*DOCUMENT TEXT*:
# Lunch



## Earl of Ormonde (Sep 5, 2008)

Monday - Wholemeal fusili with a tomato and basil sauce, topped with fresh sliced mozzarella & grated Parmesan. Bread roll, glass of water.

The mozzarella didn't really work that well with hot pasta and a hot sauce, but hey it's all about experimenting.


----------



## WouldaShoulda (Aug 5, 2009)

On the way to the boat on weekends we stop by a sandwich shop that specializes in avacado creations.

I had the egg salad/avacado w/lettuce and tomato. Plain chips and a cola. (Or iced tea)

GOSH!! That's good on a hot day!!


----------



## Centaur (Feb 2, 2010)

Perhaps you should have given the mozzarella more time to melt in? I love fresh mozzarella with tomato and basil. I really don't like wholemeal pasta, though, the flavour seems quite wrong.


----------



## Earl of Ormonde (Sep 5, 2008)

No, I wanted it fresh. It didn't want it melted at all.


----------



## Centaur (Feb 2, 2010)

It's very nice when it melts into the tomato - and it would still have been fresh, as opposed to the vile processed type.


----------



## JerseyJohn (Oct 26, 2007)

*REQUIRED WORK*: Pick up the forum thread about lunch above at the point where it stops, and write what comes next.

*EXTRACTED ENTRIES*:

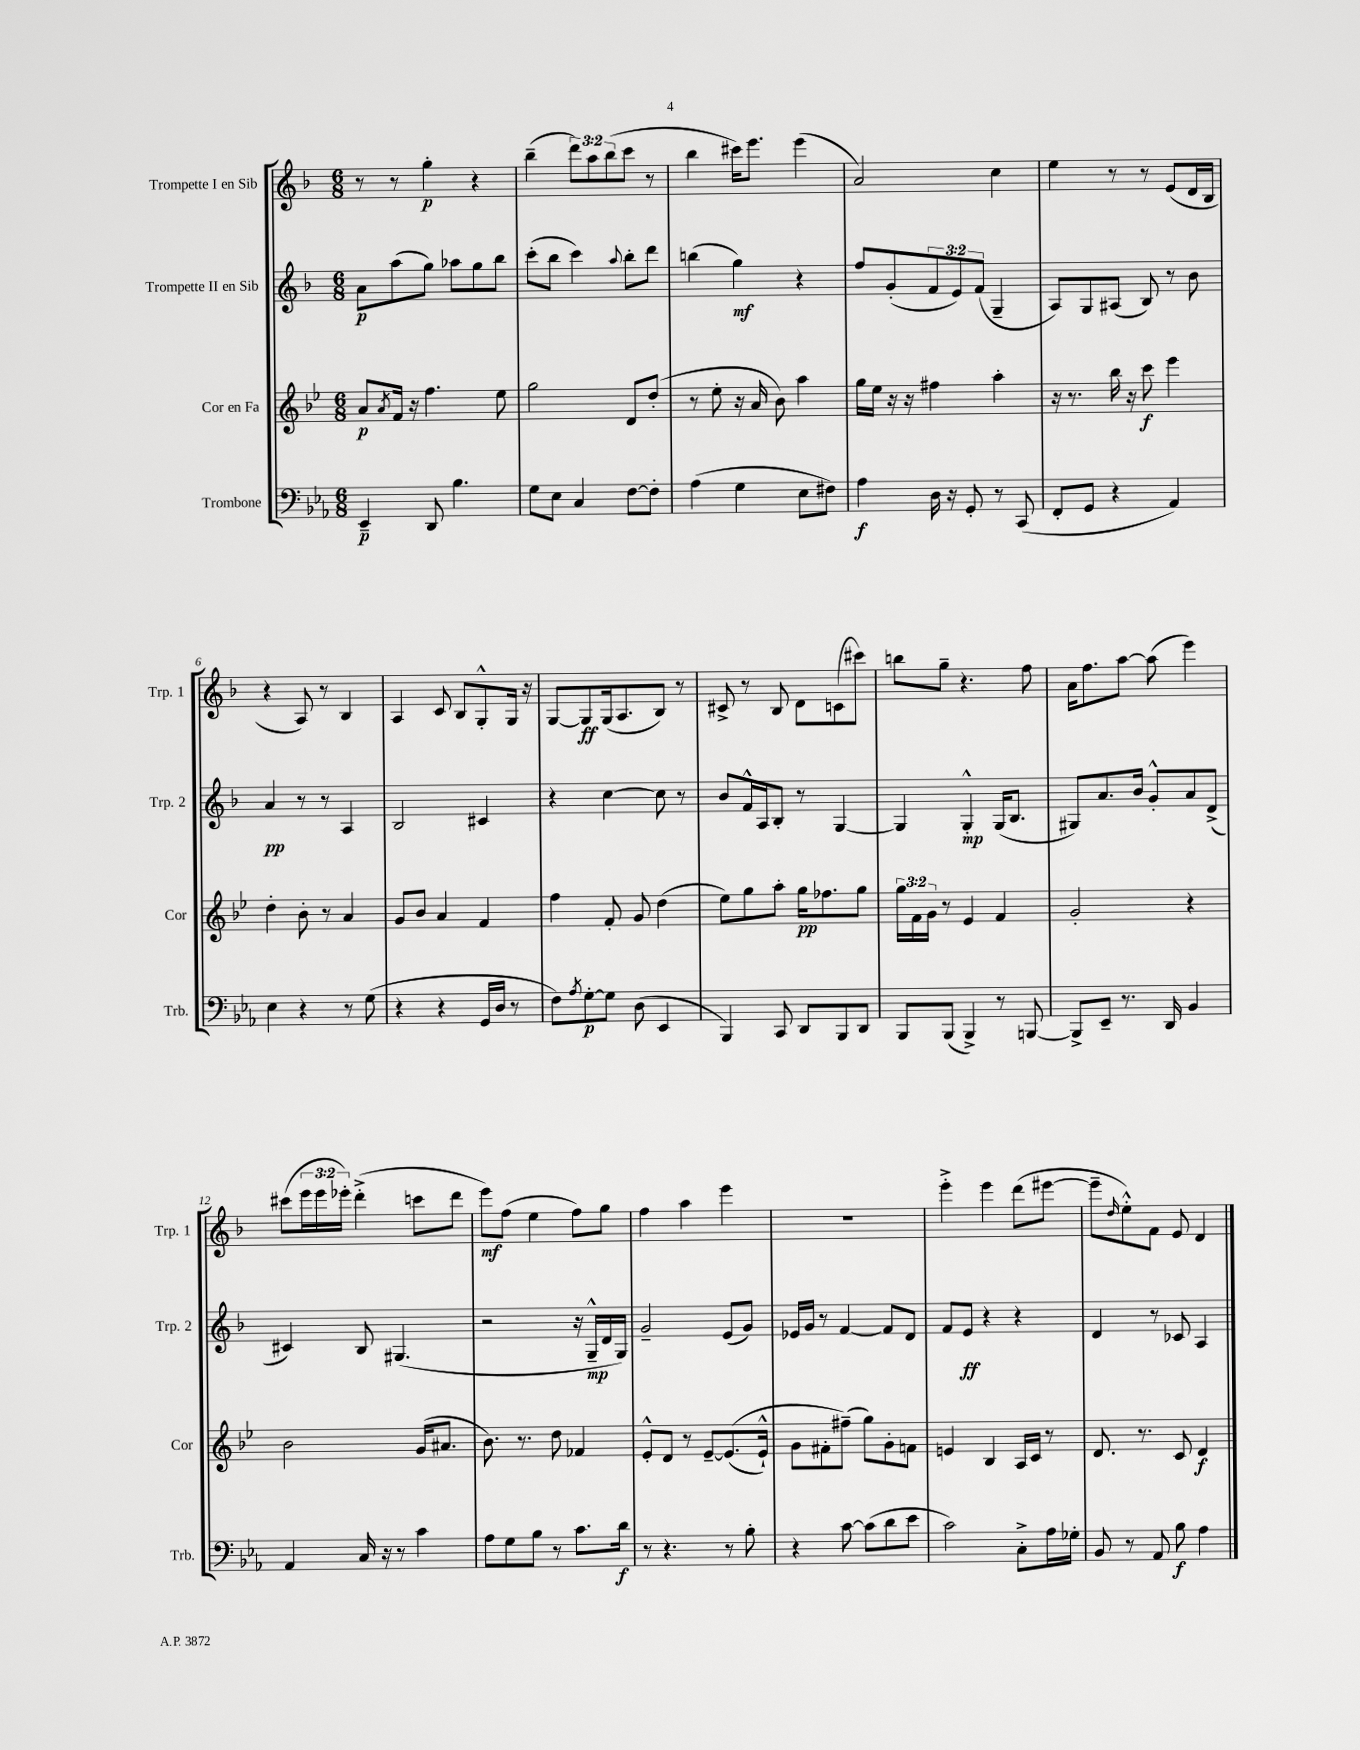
<<
\new StaffGroup <<
\new Staff = "s0" \with { instrumentName = "Trompette I en Sib" shortInstrumentName = "Trp. 1" } {
    \clef treble \key f \major \numericTimeSignature \time 6/8 \override Staff.TupletNumber.text = #tuplet-number::calc-fraction-text
    r8 r8 g''4-.\p r4 |
    bes''4--( \tuplet 3/2 { d'''8) a''8 bes''8( } c'''8 r8 |
    bes''4 cis'''16) e'''8. e'''4( |
    a'2) c''4 |
    e''4 r8 r8 e'8( d'16 bes16 |
    r4 a8) r8 bes4 |
    a4 c'8 bes8 g8-.-^ g16 r16 |
    g8~ g8\ff g16( a8. bes8) r8 |
    cis'8-> r8 bes8 d'8 c'8( cis'''8) |
    b''8 g''8-- r4. f''8 |
    a'16 f''8. a''8~ a''8( e'''4) |
    cis'''8( \tuplet 3/2 { e'''16 e'''16 ees'''16-.) } d'''4-.->( c'''8 d'''8 |
    e'''8\mf) f''8( e''4 f''8) g''8 |
    f''4 a''4 e'''4 |
    R2. |
    e'''4-.-> e'''4 d'''8( eis'''8~ |
    eis'''8-- \grace { d''16 } e''8-.-^) f'8 e'8 d'4 \bar "|." |
}
\new Staff = "s1" \with { instrumentName = "Trompette II en Sib" shortInstrumentName = "Trp. 2" } {
    \clef treble \key f \major \numericTimeSignature \time 6/8 \override Staff.TupletNumber.text = #tuplet-number::calc-fraction-text
    a'8\p a''8( g''8) aes''8 g''8 bes''8 |
    c'''8-.( bes''8 c'''4) \appoggiatura { a''8 } bes''8-. d'''8 |
    b''4( g''4\mf) r4 |
    f''8 g'8-.( \tuplet 3/2 { f'8 e'8) f'8( } g4-- |
    a8) g8 ais8( bes8) r8 bes'8 |
    a'4\pp r8 r8 a4 |
    bes2 cis'4 |
    r4 c''4~ c''8 r8 |
    bes'8 f'16-^ a16 bes8-. r8 g4~ |
    g4 g4-.-^\mp g16( bes8. |
    gis8) a'8. bes'16 g'8-.-^ a'8 d'8->( |
    cis'4) bes8 gis4.( |
    r2 r16 g16---^\mp d'16 g16) |
    g'2-- e'8( g'8) |
    ees'16 g'16 r8 f'4~ f'8 d'8 |
    f'8 e'8\ff r4 r4 |
    d'4 r8 ces'8 a4 \bar "|." |
}
\new Staff = "s2" \with { instrumentName = "Cor en Fa" shortInstrumentName = "Cor" } {
    \clef treble \key bes \major \numericTimeSignature \time 6/8 \override Staff.TupletNumber.text = #tuplet-number::calc-fraction-text
    a'8\p \acciaccatura { a'8 } f'16 r16 f''4. ees''8 |
    g''2 d'8 d''8-.( |
    r8 ees''8-. r16 a'16 bes'8) a''4 |
    g''16 ees''16 r16 r16 fis''4 a''4-. |
    r16 r8. bes''16 r16 c'''8\f ees'''4 |
    d''4-. bes'8-. r8 a'4 |
    g'8 bes'8 a'4 f'4 |
    f''4 f'8-. g'8 d''4( |
    ees''8) g''8 a''8-. g''16\pp fes''8. g''8 |
    \tuplet 3/2 { g''16 f'16 g'16 } r8 ees'4 f'4 |
    g'2-. r4 |
    bes'2 g'16( ais'8. |
    bes'8.) r8. d''8 fes'4 |
    ees'8-.-^ d'8 r8 ees'8~-- ees'8.(\( ees'16-!-^) |
    g'8 fis'8-. fis''8--(\) g''8) g'8-. f'8 |
    e'4 bes4 a16 c'16 r8 |
    d'8. r8. c'8 d'4\f \bar "|." |
}
\new Staff = "s3" \with { instrumentName = "Trombone" shortInstrumentName = "Trb." } {
    \clef bass \key ees \major \numericTimeSignature \time 6/8
    ees,4--\p d,8 bes4. |
    g8 ees8 c4 f8~ f8-. |
    aes4( g4 ees8 fis8) |
    aes4\f d16 r16 g,8-. r8 c,8( |
    f,8-. g,8 r4 aes,4) |
    ees4 r4 r8 g8( |
    r4 r4 g,16 d16 r8 |
    f8) \acciaccatura { aes8 } g8~-.\p g8 d8( ees,4 |
    bes,,4) c,8 d,8 bes,,8 d,8 |
    bes,,8 bes,,8( bes,,4->) r8 b,,8~ |
    b,,8-> ees,8-- r8. d,16 bes,4 |
    aes,4 c16 r16 r8 c'4 |
    aes8 g8 bes8 r8 c'8. d'16\f |
    r8 r4. r8 bes8-. |
    r4 c'8~ c'8( d'8 ees'8 |
    c'2) c8-.-> aes16 ges16-. |
    bes,8 r8 aes,8 bes8\f aes4 \bar "|." |
}
>>
>>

*RESPONSE TO THE TASK*:
I'm not a big fan of the taste (or especially the texture) of whole-grain pasta, either. Have you tried the Barilla "Plus" pasta? It's kind of a compromise - partly regular semolina pasta, partly a blend of other flours (flaxseed, spelt, oats, barley, and "legumes" - I think that means chickpeas) and egg whites. It tastes a lot more like regular white pasta than their whole-grain.


----------



## Centaur (Feb 2, 2010)

I only buy De Cecco pasta - it's made from durum wheat, but I think all plain pasta is; however, it has some superior quality. I actually prefer it to fresh pasta.


----------



## JerseyJohn (Oct 26, 2007)

I like fresh pasta only in home-made ravioli (which is outstanding, but more work than it's worth vs. our local supplier) or else in oil-based sauces like pesto or "aglia-olio" - my wife's favorite with parm instead of the "aglia" - never in tomato sauce or other water or broth-based sauces like clam, where they absorb too much sauce on their surface and become gluey. (OK, English majors - parse _that _ridiculous sentence!). I sometimes make my own pappardelle (very wide noodles) and dress them with garlic, oil, diced or shredded fresh mootz, wilted, halved grape tomatoes and fresh basil for a quick meal (with practice, a food processor, and a Kitchen-Aid pasta roller, you can make fresh pasta faster than you can boil dried). I have a supply of semolina (Buon Italia in Chelsea Market, NYC) and mix it 50-50 with white flour and an egg (Lidia's recipe).


----------



## MikeDT (Aug 22, 2009)

Monday: Boiled rice for lunch and dinner.
Tuesday: Boiled rice for lunch and dinner.
Wednesday: Boiled rice for lunch and dinner.
Thursday: Boiled rice for lunch and dinner.
Friday: Boiled rice for lunch and dinner.
Saturday: Boiled rice for lunch and dinner.
Sunday: Boiled rice for lunch and dinner. 

For breakfast every day, it's congee. This is boiled rice, which is boiled and boiled until it turns to mush.


----------



## Centaur (Feb 2, 2010)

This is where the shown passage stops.